De fait, et ce ne sera une surprise pour personne, Jesus Piece n’a bien évidement pas changé son fusil d’épaule puisqu’avec
...So Unknown celui-ci reprend le chemin de ce Hardcore bas du front particulièrement lourd et cadencé qui a fait sa renommée. En effet, outre cette production hyper-protéinée qui en impose par sa seule présence on va retrouver tout ce qui faisait déjà le charme des Américains depuis au moins leur premier album. Préférant une fois encore faire preuve de concision, Jesus Piece va choisir de ne pas s’éterniser outre mesure (l’album est ainsi bouclé en un petit peu plus de vingt-huit minutes) puisque seul "Silver Lining" fricote ici avec les quatre minutes. Un format idéal puisqu’il permet à cette formule plutôt linéaire et répétitive de conserver toute sa pertinence et sa force de persuasion sans jamais montrer de quelconques signes de faiblesse.
Ainsi, Jesus Piece continue ici d’user (et d’abuser) de ce riffing particulièrement plombé qu’il semble avoir hérité de la scène Beatdown. Un riffing métallique à la fois chaloupé et saccadé qui entretient cette impression d’extrême lourdeur qui pèse sur l’auditeur dès les premières secondes d’"In Constraints" et cela jusqu’aux derniers instants de ce disque particulièrement redoutable. Alors c’est vrai, il y a toujours eu chez les Américains ce côté bête et méchant dénué de toute finesse mais pourtant le groupe réussit à instiller à sa musique un semblant de nuances grâce à de nombreuses petites variations dispensées autant à travers les riffs de David Updike et John Distefano (des changements qui demeurent relativement subtils puisque cela ne se fait pas vraiment d’un point de vue rythmique mais plutôt mélodique) qu’à travers d’imperceptibles accélérations et ralentissements. Certes,
...So Unknown n’en reste pas moins un album dense et homogène mais ces quelques pointes de relief n’en restent pas moins essentielles.
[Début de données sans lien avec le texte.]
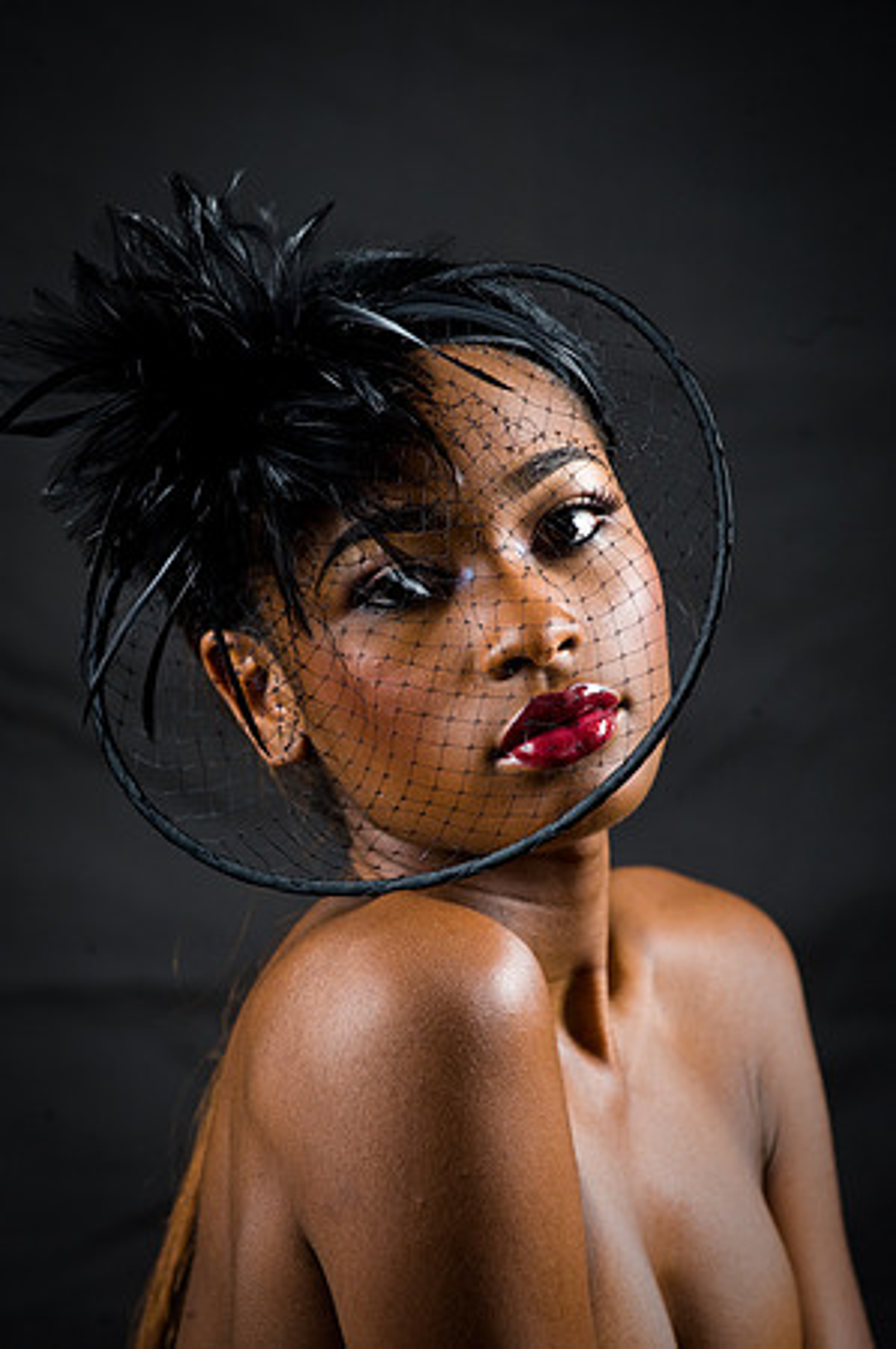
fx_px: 7483
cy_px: 674
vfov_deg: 10.3
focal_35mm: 200
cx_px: 448
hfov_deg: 6.9
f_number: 5.6
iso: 320
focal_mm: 200
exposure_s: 1/125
Successeur particulièrement physique à un premier album déjà sacrément viril et costaud,
...So Unknown ne devrait pas décevoir tous ceux déjà séduits par les atouts du groupe de Philadelphie qui d’ailleurs n’ont probablement pas attendu cette chronique pour se faire un avis. Quoi qu’il en soit, Jesus Piece n’a pas volé sa réputation et encore moins entaché sa carrière avec la sortie de ce deuxième album qui répond à toutes les attentes laissées après la découverte de
Only Self. Disque de Hardcore métallique particulièrement bas du front,
…So Unknown n’est néanmoins pas aussi bourrin qu’il le laisse entendre grâce à des paroles plus profondes et intelligentes que ne le suppose cette musique d’hommes des cavernes. En attendant, c’est un retour gagnant pour les Américains qui dans un genre souvent très limité s’imposent ici avec beaucoup de talent et même un semblant d’élégance (toutes proportions gardées).